CHALLENGE A -
What preparation does a workpiece need before eddy current testing, according to the excerpt on eddy current testing?
CHALLENGE B -
Write out the passage of the excerpt on eddy current testing starting at "Sequence of an" and ending at "shall be performed.".
CHALLENGE C -
Summarize the excerpt on eddy current testing in two sentences.

We provide single and serial inspection of your components for surface defects and near-surface defects using eddy current testing.

State of the art

How powerful is Eddy Current (ET) Testing?

Comprehensive analysis

Non destructive testing with Eddy Current Testing (ET)

Eddy Current (ET) testing is a method of surface crack testing on electrically conductive materials. Less common is its use for volume testing, which only works for special materials such as austenite. Eddy current testing uses electromagnetic induction to detect surface defects and near-surface defects. This method of non-destructive materials testing uses magnetic fields to generate electromagnetic currents in the component. These currents flow in small circles, which is why the method is called eddy current testing. Defects in the material change the course of these eddy current lines, allowing defects to be detected.

VOGT NDT - your service provider for eddy current testing

VOGT NDT is your partner if you need help with an eddy current inspection. Thanks to many years of experience, we can perform eddy current tests quickly, reliably and, of course, at your site. Larger series can also be tested by us at low cost in our VOGT Test Center. Thus, VOGT has an ideal solution for all applications to help you to fulfill your testing requirements. Like every testing method we use, eddy current testing is also non-destructive and therefore suitable for testing components without destroying them. Alternatively, eddy current testing also allows 100% of products to be tested during production, thus ensuring the highest safety requirements.

We solve your inspection task

We provide single and serial testing of your components in our Test Center – automated and manual.

Sequence of an Eddy Current test

Planning the inspection and defining the inspection requirements

Depending on the targeted penetration depth and resolution, it is necessary to select how the eddy current inspection shall be performed.

Step 01
Step 02

Preparation of the workpiece

For eddy current testing, a simple cleaning of the workpiece is sufficient.

The inspection

An inspector uses a probe that generates a magnetic field and scans the workpiece with this magnetic field. Induction creates a magnetic field in conductive parts of the workpiece. The interactions between the magnetic field of the probe and the workpiece are recorded and evaluated. Any anomalies can be examined in more detail.

Step 03
Step 04

Evaluation and reporting

Of course, the data is finally evaluated and comprehensively documented, both to prove a successful inspection and to record possible defects for reworking.

 

Flaw detection

How does Eddy Current Testing work?

Eddy current testing is based on the physical phenomenon of electromagnetic induction. In an eddy current probe, an alternating current flows through a wire coil and generates an oscillating magnetic field. When the probe and its magnetic field are placed near a conductive material, such as a metal test specimen, a circular stream of electrons called an eddy current begins to move through the metal – like swirling water in a stream. This eddy current passing through the metal creates its own magnetic field, which interacts with the coil and its field through mutual inductance. Changes in metal thickness or defects such as cracks near the surface interrupt or change the amplitude and pattern of the eddy current and the resulting magnetic field. This affects in turn the movement of electrons in the coil by changing the electrical impedance of the coil. The eddy current inspection device records changes in impedance amplitude and phase angle that can be used by a trained inspector to detect changes in the test piece.

DATASET -
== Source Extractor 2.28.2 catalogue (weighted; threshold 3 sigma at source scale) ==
--
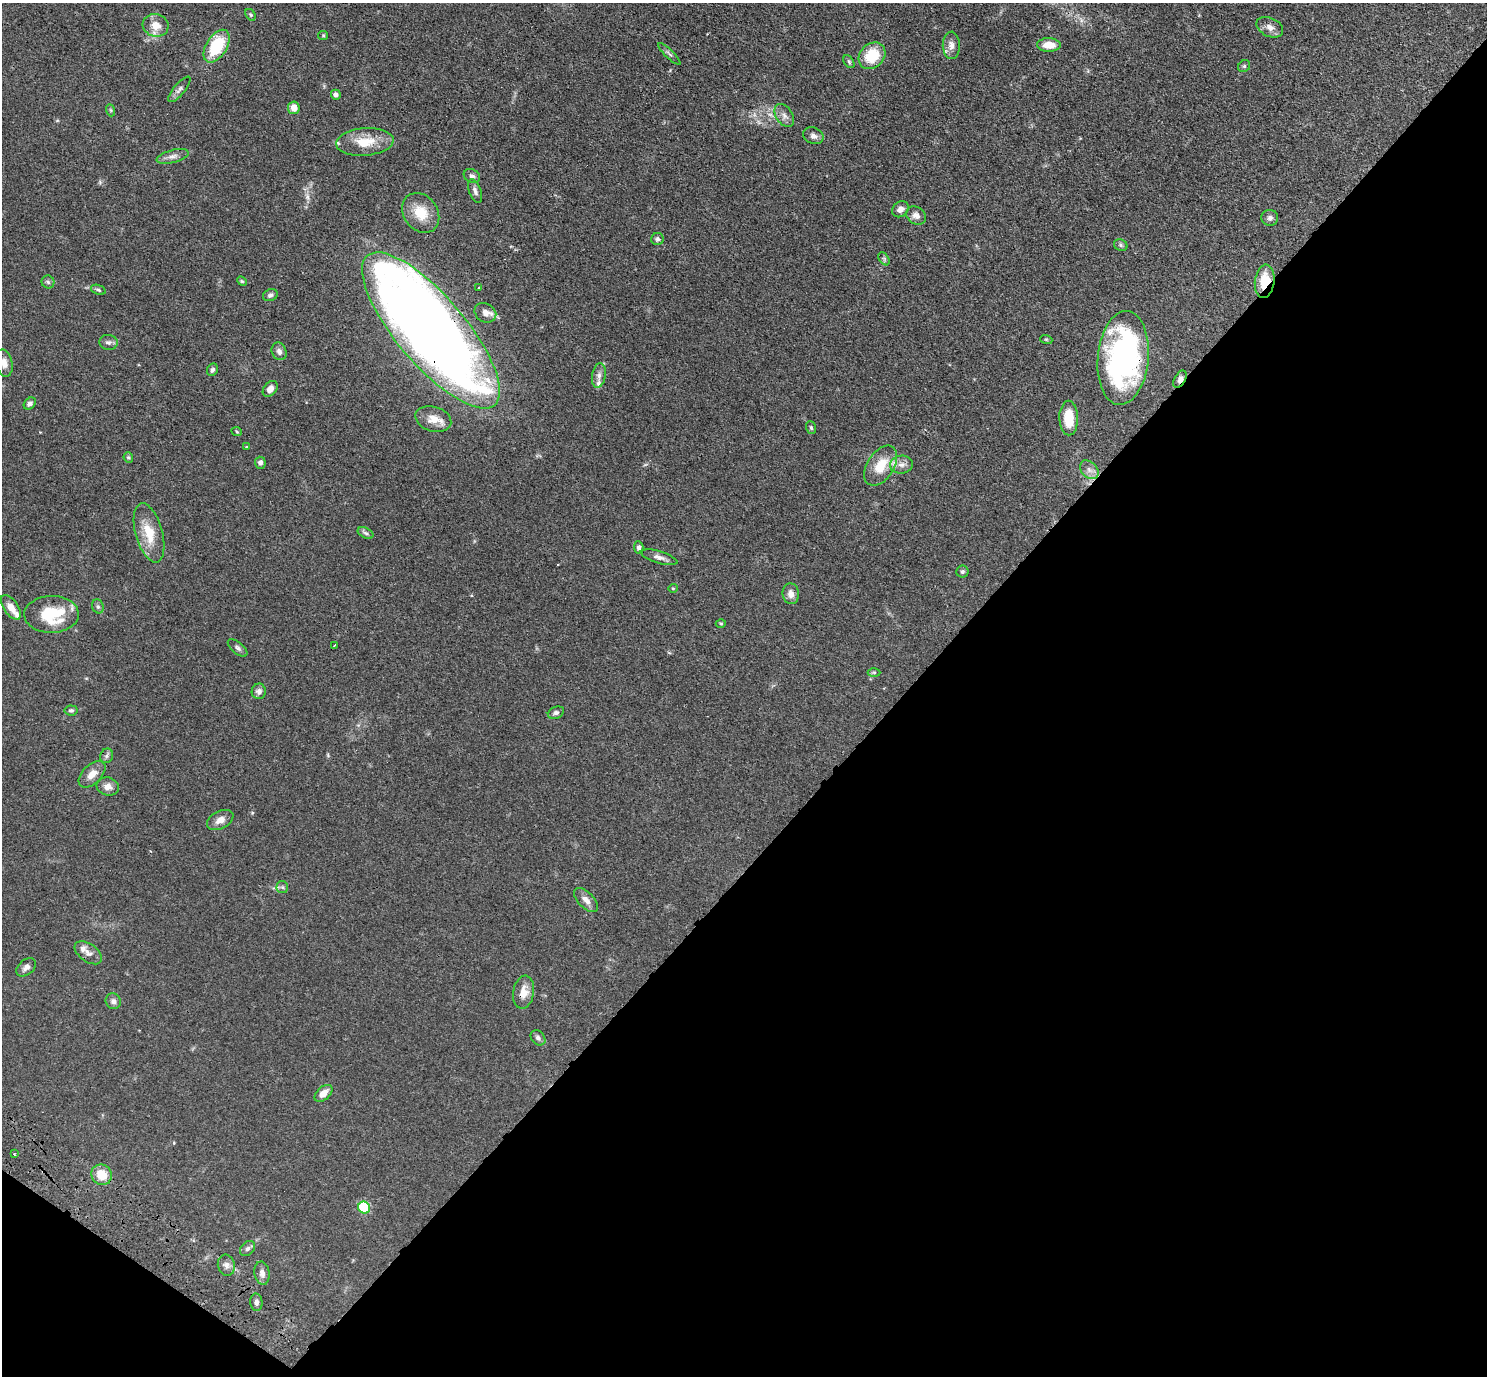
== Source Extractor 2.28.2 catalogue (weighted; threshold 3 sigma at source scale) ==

CORRECT OUTPUT A -
A simple cleaning of the workpiece is sufficient.

CORRECT OUTPUT B -
Sequence of an Eddy Current test

Planning the inspection and defining the inspection requirements

Depending on the targeted penetration depth and resolution, it is necessary to select how the eddy current inspection shall be performed.

CORRECT OUTPUT C -
Eddy current testing is a non-destructive method that uses electromagnetic induction to detect surface and near-surface defects in electrically conductive materials. A probe carrying an alternating current generates a magnetic field that sets circular eddy currents moving through the metal, and cracks or changes in thickness alter these currents, changing the coil's impedance in ways the inspection device records.